When looking for the right data prep and analysis tool(s) for your organization you’ll want to look for product features that are relevant to your specific types of data quality issues. And of course you’ll spend time on the obvious:


Price Point.  Ease of ImplementationEase of Learning.


Here are five additional words to keep in mind as “must-have” capabilities when you look for software tools that can help you with data cleansing, analysis and reporting:


Dynamic. Persistent. Transparent. Reversible. Automatic.

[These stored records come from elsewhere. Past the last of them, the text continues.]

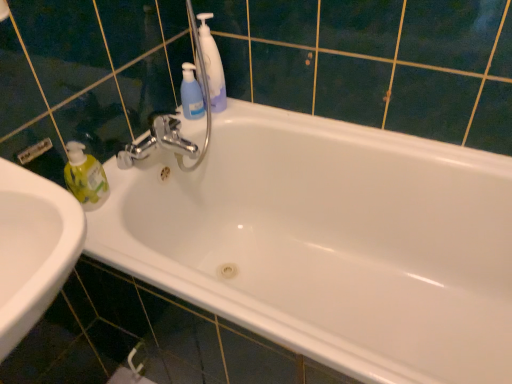
What do you see at coordinates (191, 94) in the screenshot? The image size is (512, 384). I see `blue translucent bottle at upper center` at bounding box center [191, 94].

What do you see at coordinates (212, 65) in the screenshot? The height and width of the screenshot is (384, 512). I see `translucent blue pump bottle at upper center` at bounding box center [212, 65].

I want to click on blue translucent bottle at upper center, so click(191, 94).

Is white glossy bathtub at center next to blue translucent bottle at upper center?

No, white glossy bathtub at center is not touching blue translucent bottle at upper center.

In the image, is white glossy bathtub at center positioned in front of or behind blue translucent bottle at upper center?

Clearly, white glossy bathtub at center is in front of blue translucent bottle at upper center.

How many degrees apart are the facing directions of white glossy bathtub at center and blue translucent bottle at upper center?

white glossy bathtub at center and blue translucent bottle at upper center are facing 92.4 degrees away from each other.

In terms of width, does white glossy bathtub at center look wider or thinner when compared to blue translucent bottle at upper center?

white glossy bathtub at center is wider than blue translucent bottle at upper center.

From their relative heights in the image, would you say blue translucent bottle at upper center is taller or shorter than translucent blue pump bottle at upper center?

Considering their sizes, blue translucent bottle at upper center has less height than translucent blue pump bottle at upper center.

Does blue translucent bottle at upper center appear on the right side of translucent blue pump bottle at upper center?

No.

From the image's perspective, which one is positioned higher, blue translucent bottle at upper center or translucent blue pump bottle at upper center?

translucent blue pump bottle at upper center appears higher in the image.

Does point (201, 91) appear closer or farther from the camera than point (207, 64)?

Point (201, 91) is positioned farther from the camera compared to point (207, 64).

Is white glossy bathtub at center completely or partially inside blue translucent bottle at upper center?

No, white glossy bathtub at center is not surrounded by blue translucent bottle at upper center.

How distant is blue translucent bottle at upper center from white glossy bathtub at center?

blue translucent bottle at upper center is 20.18 inches away from white glossy bathtub at center.

Identify the location of bathtub in front of the blue translucent bottle at upper center. (329, 243).

Based on the photo, can you tell me how much blue translucent bottle at upper center and white glossy bathtub at center differ in facing direction?

There is a 92.4-degree angle between the facing directions of blue translucent bottle at upper center and white glossy bathtub at center.

Considering the sizes of objects white glossy bathtub at center and translucent blue pump bottle at upper center in the image provided, who is wider, white glossy bathtub at center or translucent blue pump bottle at upper center?

Wider between the two is white glossy bathtub at center.

Between white glossy bathtub at center and translucent blue pump bottle at upper center, which one has more height?

With more height is white glossy bathtub at center.

How many degrees apart are the facing directions of white glossy bathtub at center and translucent blue pump bottle at upper center?

white glossy bathtub at center and translucent blue pump bottle at upper center are facing 92.4 degrees away from each other.

Considering the positions of objects translucent blue pump bottle at upper center and blue translucent bottle at upper center in the image provided, who is behind, translucent blue pump bottle at upper center or blue translucent bottle at upper center?

Positioned behind is blue translucent bottle at upper center.

Can you confirm if translucent blue pump bottle at upper center is taller than blue translucent bottle at upper center?

Indeed, translucent blue pump bottle at upper center has a greater height compared to blue translucent bottle at upper center.

Does point (205, 30) appear closer or farther from the camera than point (194, 113)?

Point (205, 30) is closer to the camera than point (194, 113).

Considering the sizes of objects translucent blue pump bottle at upper center and blue translucent bottle at upper center in the image provided, who is smaller, translucent blue pump bottle at upper center or blue translucent bottle at upper center?

blue translucent bottle at upper center is smaller.

From the image's perspective, which one is positioned higher, translucent blue pump bottle at upper center or white glossy bathtub at center?

translucent blue pump bottle at upper center appears higher in the image.

Between translucent blue pump bottle at upper center and white glossy bathtub at center, which one has smaller width?

With smaller width is translucent blue pump bottle at upper center.

Is point (225, 94) positioned after point (345, 198)?

Yes, it is behind point (345, 198).

You are a GUI agent. You are given a task and a screenshot of the screen. Output one action in this format:
    pyautogui.click(x=<x>, y=<y>)
    Task: Click on the bathtub that appears below the blue translucent bottle at upper center (from the image's perspective)
    The image size is (512, 384).
    Given the screenshot: What is the action you would take?
    pyautogui.click(x=329, y=243)

What are the coordinates of `cleaning product lying on the right of blue translucent bottle at upper center` in the screenshot? It's located at (212, 65).

Based on their spatial positions, is white glossy bathtub at center or blue translucent bottle at upper center closer to translucent blue pump bottle at upper center?

blue translucent bottle at upper center is closer to translucent blue pump bottle at upper center.

From the picture: Based on their spatial positions, is translucent blue pump bottle at upper center or blue translucent bottle at upper center closer to white glossy bathtub at center?

translucent blue pump bottle at upper center is positioned closer to the anchor white glossy bathtub at center.

Considering their positions, is blue translucent bottle at upper center positioned closer to translucent blue pump bottle at upper center than white glossy bathtub at center?

blue translucent bottle at upper center is positioned closer to the anchor translucent blue pump bottle at upper center.

Estimate the real-world distances between objects in this image. Which object is further from blue translucent bottle at upper center, translucent blue pump bottle at upper center or white glossy bathtub at center?

Based on the image, white glossy bathtub at center appears to be further to blue translucent bottle at upper center.

Looking at the image, which one is located further to white glossy bathtub at center, blue translucent bottle at upper center or translucent blue pump bottle at upper center?

The object further to white glossy bathtub at center is blue translucent bottle at upper center.

Looking at the image, which one is located further to blue translucent bottle at upper center, white glossy bathtub at center or translucent blue pump bottle at upper center?

Among the two, white glossy bathtub at center is located further to blue translucent bottle at upper center.

The image size is (512, 384). Identify the location of cleaning product between white glossy bathtub at center and blue translucent bottle at upper center from front to back. (212, 65).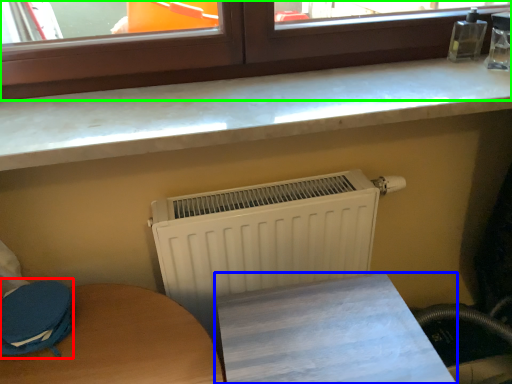
Question: Estimate the real-world distances between objects in this image. Which object is closer to swivel chair (highlighted by a red box), furniture (highlighted by a blue box) or window (highlighted by a green box)?

Choices:
 (A) furniture
 (B) window

Answer: (A)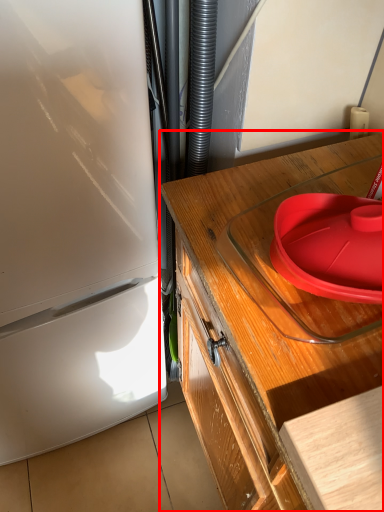
Question: From the image's perspective, what is the correct spatial relationship of countertop (annotated by the red box) in relation to plate?

Choices:
 (A) above
 (B) below

Answer: (B)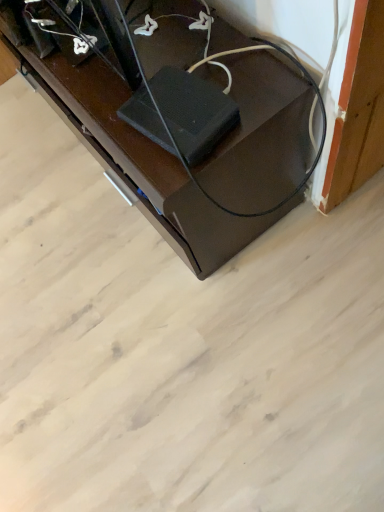
What do you see at coordinates (185, 127) in the screenshot? The width and height of the screenshot is (384, 512). I see `black glossy speaker at lower right` at bounding box center [185, 127].

You are a GUI agent. You are given a task and a screenshot of the screen. Output one action in this format:
    pyautogui.click(x=<x>, y=<y>)
    Task: Click on the black glossy speaker at lower right
    The width and height of the screenshot is (384, 512).
    Given the screenshot: What is the action you would take?
    coord(185,127)

Find the location of `black rubber speaker at center`. black rubber speaker at center is located at coordinates (193, 112).

Describe the element at coordinates (193, 112) in the screenshot. I see `black rubber speaker at center` at that location.

Where is `black glossy speaker at lower right`? This screenshot has width=384, height=512. black glossy speaker at lower right is located at coordinates (185, 127).

Would you say black glossy speaker at lower right is to the left or to the right of black rubber speaker at center in the picture?

From the image, it's evident that black glossy speaker at lower right is to the left of black rubber speaker at center.

From the picture: Which object is further away from the camera taking this photo, black glossy speaker at lower right or black rubber speaker at center?

black glossy speaker at lower right is further away from the camera.

Does point (17, 48) appear closer or farther from the camera than point (193, 114)?

Point (17, 48) is farther from the camera than point (193, 114).

From the image's perspective, which is above, black glossy speaker at lower right or black rubber speaker at center?

black glossy speaker at lower right appears higher in the image.

From a real-world perspective, is black glossy speaker at lower right on black rubber speaker at center?

No, from a real-world perspective, black glossy speaker at lower right is not on top of black rubber speaker at center.

Is black glossy speaker at lower right thinner than black rubber speaker at center?

No, black glossy speaker at lower right is not thinner than black rubber speaker at center.

Does black glossy speaker at lower right have a greater height compared to black rubber speaker at center?

Yes.

Which of these two, black glossy speaker at lower right or black rubber speaker at center, is smaller?

black rubber speaker at center.

Consider the image. Can we say black glossy speaker at lower right lies outside black rubber speaker at center?

Yes, black glossy speaker at lower right is not within black rubber speaker at center.

Looking at this image, is black glossy speaker at lower right not near black rubber speaker at center?

No.

Does black glossy speaker at lower right turn towards black rubber speaker at center?

No, black glossy speaker at lower right is not oriented towards black rubber speaker at center.

How distant is black glossy speaker at lower right from black rubber speaker at center?

black glossy speaker at lower right and black rubber speaker at center are 6.02 inches apart.

Where is `furniture above the black rubber speaker at center (from the image's perspective)`? The height and width of the screenshot is (512, 384). furniture above the black rubber speaker at center (from the image's perspective) is located at coordinates (185, 127).

Is black rubber speaker at center at the right side of black glossy speaker at lower right?

Yes.

Is black rubber speaker at center in front of black glossy speaker at lower right?

Yes, it is in front of black glossy speaker at lower right.

Considering the positions of points (233, 103) and (2, 15), is point (233, 103) farther from camera compared to point (2, 15)?

No, (233, 103) is closer to viewer.

From the image's perspective, does black rubber speaker at center appear lower than black glossy speaker at lower right?

Correct, black rubber speaker at center appears lower than black glossy speaker at lower right in the image.

From a real-world perspective, which object stands above the other?

black rubber speaker at center is physically above.

Considering the relative sizes of black rubber speaker at center and black glossy speaker at lower right in the image provided, is black rubber speaker at center thinner than black glossy speaker at lower right?

Correct, the width of black rubber speaker at center is less than that of black glossy speaker at lower right.

Who is shorter, black rubber speaker at center or black glossy speaker at lower right?

Standing shorter between the two is black rubber speaker at center.

In the scene shown: Is black rubber speaker at center smaller than black glossy speaker at lower right?

Correct, black rubber speaker at center occupies less space than black glossy speaker at lower right.

Does black rubber speaker at center contain black glossy speaker at lower right?

No.

Are black rubber speaker at center and black glossy speaker at lower right making contact?

No, black rubber speaker at center is not touching black glossy speaker at lower right.

Is black rubber speaker at center facing away from black glossy speaker at lower right?

No, black glossy speaker at lower right is not at the back of black rubber speaker at center.

How much distance is there between black rubber speaker at center and black glossy speaker at lower right?

6.02 inches.

Find the location of a particular element. furniture beneath the black rubber speaker at center (from a real-world perspective) is located at coordinates pyautogui.click(x=185, y=127).

Locate an element on the screen. This screenshot has width=384, height=512. furniture to the left of black rubber speaker at center is located at coordinates (185, 127).

Where is `wide on the right of black glossy speaker at lower right`? The height and width of the screenshot is (512, 384). wide on the right of black glossy speaker at lower right is located at coordinates (193, 112).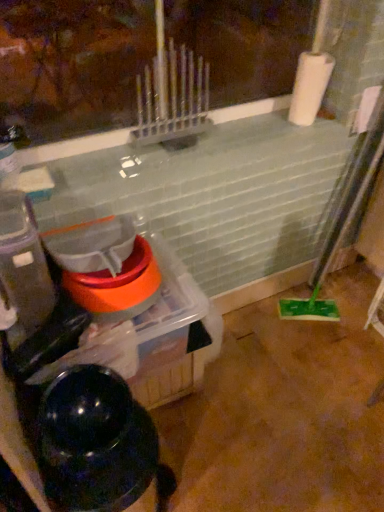
What do you see at coordinates (309, 86) in the screenshot? I see `white matte paper towel at upper right` at bounding box center [309, 86].

The height and width of the screenshot is (512, 384). Describe the element at coordinates (24, 266) in the screenshot. I see `translucent plastic container at left` at that location.

Where is `translucent plastic container at left`? The image size is (384, 512). translucent plastic container at left is located at coordinates [24, 266].

Locate an element on the screen. The width and height of the screenshot is (384, 512). white matte toilet paper at upper right is located at coordinates (366, 108).

Describe the element at coordinates (366, 108) in the screenshot. This screenshot has width=384, height=512. I see `white matte toilet paper at upper right` at that location.

This screenshot has height=512, width=384. What are the coordinates of `white matte paper towel at upper right` in the screenshot? It's located at (309, 86).

Where is `paper towel positioned vertically above the translucent plastic container at left (from a real-world perspective)`? This screenshot has height=512, width=384. paper towel positioned vertically above the translucent plastic container at left (from a real-world perspective) is located at coordinates (309, 86).

Measure the distance between translucent plastic container at left and white matte paper towel at upper right.

translucent plastic container at left and white matte paper towel at upper right are 38.27 inches apart from each other.

Who is smaller, translucent plastic container at left or white matte paper towel at upper right?

white matte paper towel at upper right.

Considering the relative positions of translucent plastic container at left and white matte paper towel at upper right in the image provided, is translucent plastic container at left to the left of white matte paper towel at upper right from the viewer's perspective?

Correct, you'll find translucent plastic container at left to the left of white matte paper towel at upper right.

From the image's perspective, is white matte toilet paper at upper right above translucent plastic container at left?

Indeed, from the image's perspective, white matte toilet paper at upper right is shown above translucent plastic container at left.

Considering the relative sizes of white matte toilet paper at upper right and translucent plastic container at left in the image provided, is white matte toilet paper at upper right wider than translucent plastic container at left?

No.

Are white matte toilet paper at upper right and translucent plastic container at left far apart?

Yes, white matte toilet paper at upper right and translucent plastic container at left are quite far apart.

Find the location of a particular element. The width and height of the screenshot is (384, 512). toilet paper above the translucent plastic container at left (from the image's perspective) is located at coordinates (366, 108).

This screenshot has height=512, width=384. In order to click on water heater that is under the white matte paper towel at upper right (from a real-world perspective) in this screenshot , I will do `click(94, 442)`.

From the image's perspective, which one is positioned higher, white matte paper towel at upper right or black glossy water heater at lower left?

From the image's view, white matte paper towel at upper right is above.

Is point (311, 118) in front of point (122, 388)?

No, (311, 118) is further to viewer.

Is white matte paper towel at upper right thinner than black glossy water heater at lower left?

Correct, the width of white matte paper towel at upper right is less than that of black glossy water heater at lower left.

Is point (93, 373) farther from camera compared to point (8, 221)?

Yes, point (93, 373) is behind point (8, 221).

How far apart are black glossy water heater at lower left and translucent plastic container at left?

black glossy water heater at lower left and translucent plastic container at left are 11.32 inches apart from each other.

Can you confirm if black glossy water heater at lower left is shorter than translucent plastic container at left?

No, black glossy water heater at lower left is not shorter than translucent plastic container at left.

From a real-world perspective, is black glossy water heater at lower left positioned under translucent plastic container at left based on gravity?

Yes.

Which object is positioned more to the left, white matte toilet paper at upper right or white matte paper towel at upper right?

white matte paper towel at upper right is more to the left.

Is white matte toilet paper at upper right positioned beyond the bounds of white matte paper towel at upper right?

white matte toilet paper at upper right lies outside white matte paper towel at upper right's area.

Which object is thinner, white matte toilet paper at upper right or white matte paper towel at upper right?

Thinner between the two is white matte toilet paper at upper right.

Between translucent plastic container at left and black glossy water heater at lower left, which one appears on the left side from the viewer's perspective?

Positioned to the left is translucent plastic container at left.

Does point (4, 237) come in front of point (74, 408)?

Yes, it is in front of point (74, 408).

Is black glossy water heater at lower left at the back of translucent plastic container at left?

translucent plastic container at left does not have its back to black glossy water heater at lower left.

How many degrees apart are the facing directions of translucent plastic container at left and black glossy water heater at lower left?

translucent plastic container at left and black glossy water heater at lower left are facing 0.000529 degrees away from each other.

Which is more to the left, translucent plastic container at left or white matte toilet paper at upper right?

Positioned to the left is translucent plastic container at left.

From a real-world perspective, which is physically above, translucent plastic container at left or white matte toilet paper at upper right?

white matte toilet paper at upper right is physically above.

From the picture: Considering the relative sizes of translucent plastic container at left and white matte toilet paper at upper right in the image provided, is translucent plastic container at left bigger than white matte toilet paper at upper right?

Yes, translucent plastic container at left is bigger than white matte toilet paper at upper right.

At what (x,y) coordinates should I click in order to perform the action: click on appliance below the white matte paper towel at upper right (from a real-world perspective). Please return your answer as a coordinate pair (x, y). The width and height of the screenshot is (384, 512). Looking at the image, I should click on (24, 266).

Image resolution: width=384 pixels, height=512 pixels. Identify the location of toilet paper lying above the translucent plastic container at left (from the image's perspective). (366, 108).

Estimate the real-world distances between objects in this image. Which object is further from black glossy water heater at lower left, white matte toilet paper at upper right or translucent plastic container at left?

white matte toilet paper at upper right.

Considering their positions, is black glossy water heater at lower left positioned further to translucent plastic container at left than white matte toilet paper at upper right?

white matte toilet paper at upper right is further to translucent plastic container at left.

Considering their positions, is black glossy water heater at lower left positioned closer to white matte toilet paper at upper right than translucent plastic container at left?

translucent plastic container at left is closer to white matte toilet paper at upper right.

From the image, which object appears to be nearer to translucent plastic container at left, white matte paper towel at upper right or black glossy water heater at lower left?

black glossy water heater at lower left is closer to translucent plastic container at left.

Looking at the image, which one is located further to white matte paper towel at upper right, translucent plastic container at left or white matte toilet paper at upper right?

translucent plastic container at left lies further to white matte paper towel at upper right than the other object.

From the image, which object appears to be farther from white matte toilet paper at upper right, translucent plastic container at left or black glossy water heater at lower left?

Among the two, black glossy water heater at lower left is located further to white matte toilet paper at upper right.

When comparing their distances from white matte paper towel at upper right, does black glossy water heater at lower left or translucent plastic container at left seem closer?

translucent plastic container at left.

Based on the photo, when comparing their distances from black glossy water heater at lower left, does white matte paper towel at upper right or white matte toilet paper at upper right seem closer?

white matte paper towel at upper right lies closer to black glossy water heater at lower left than the other object.

The height and width of the screenshot is (512, 384). Identify the location of paper towel between translucent plastic container at left and white matte toilet paper at upper right. (309, 86).

This screenshot has width=384, height=512. In order to click on water heater between translucent plastic container at left and white matte toilet paper at upper right in this screenshot , I will do `click(94, 442)`.

Locate an element on the screen. The image size is (384, 512). appliance that lies between white matte paper towel at upper right and black glossy water heater at lower left from top to bottom is located at coordinates (24, 266).

Locate an element on the screen. The width and height of the screenshot is (384, 512). toilet paper between white matte paper towel at upper right and black glossy water heater at lower left from top to bottom is located at coordinates (366, 108).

Dynamic: Your data prep tool should allow you to work with a copy or representation of your data in real-time so that the effects of any changes made, functions applied, or manipulations taken can be seen immediately. If you need to correct or edit your process later on you should be able to modify the appropriate step in the process without having to repeat or rebuild all of the subsequent steps. All changes should ripple through the process automatically.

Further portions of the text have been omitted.